**What you should do:** Identify every line in the items below that contains the word "start", and copy each of those lines out.

[Dataset items]
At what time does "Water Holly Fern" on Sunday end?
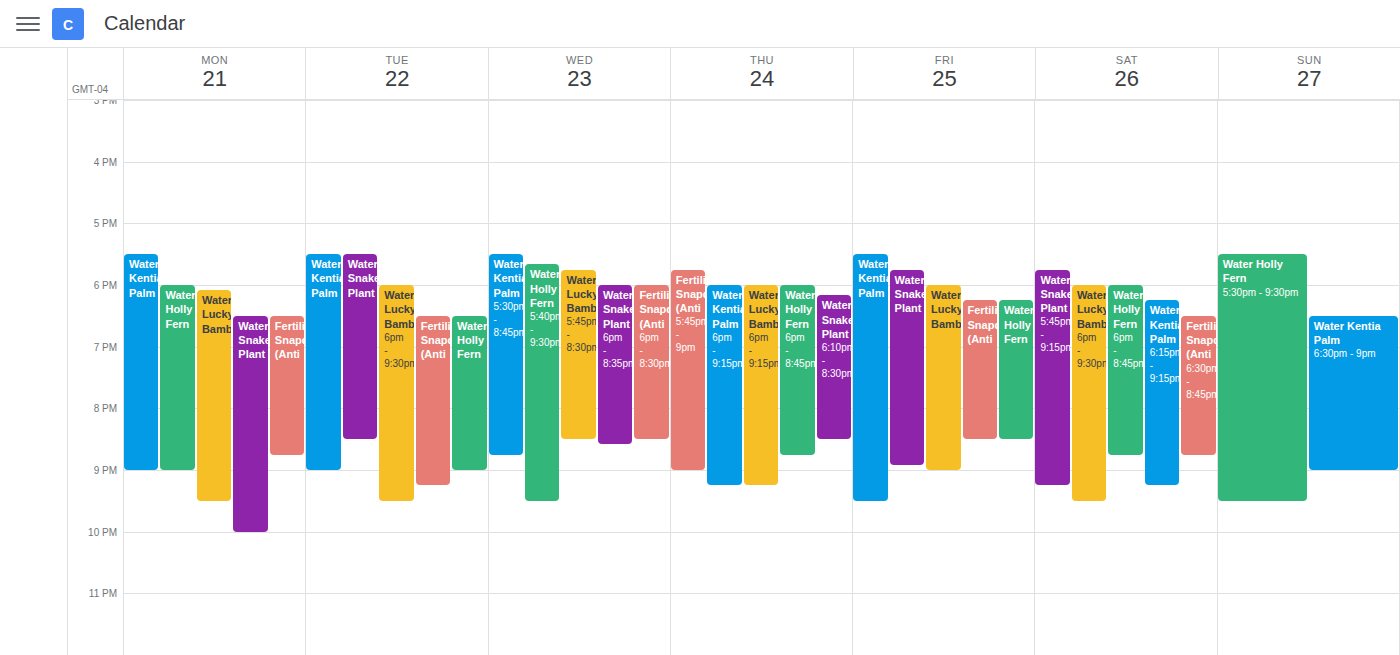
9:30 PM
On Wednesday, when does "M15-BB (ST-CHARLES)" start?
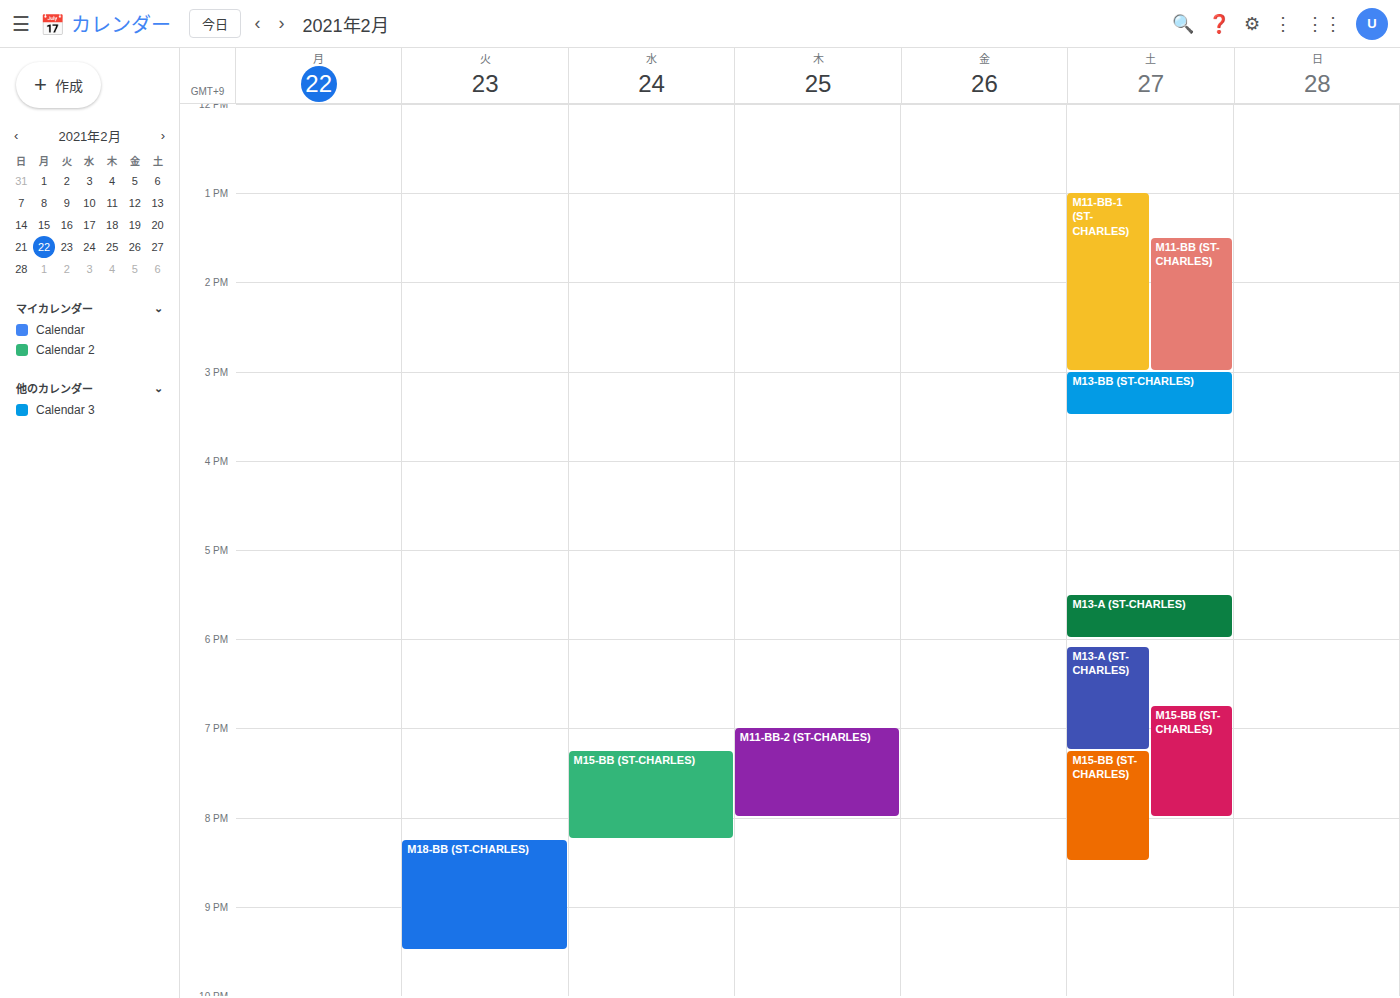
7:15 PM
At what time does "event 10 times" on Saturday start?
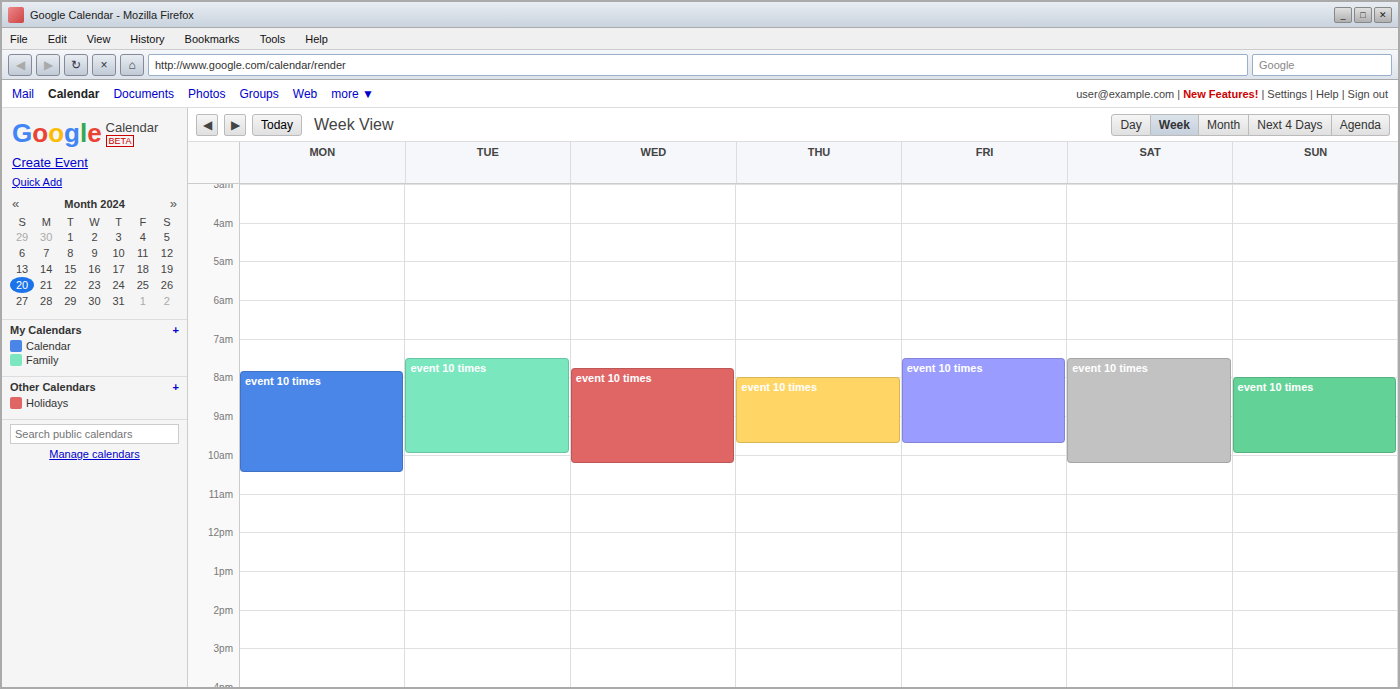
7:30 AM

**Written solution:**
On Wednesday, when does "M15-BB (ST-CHARLES)" start?
At what time does "event 10 times" on Saturday start?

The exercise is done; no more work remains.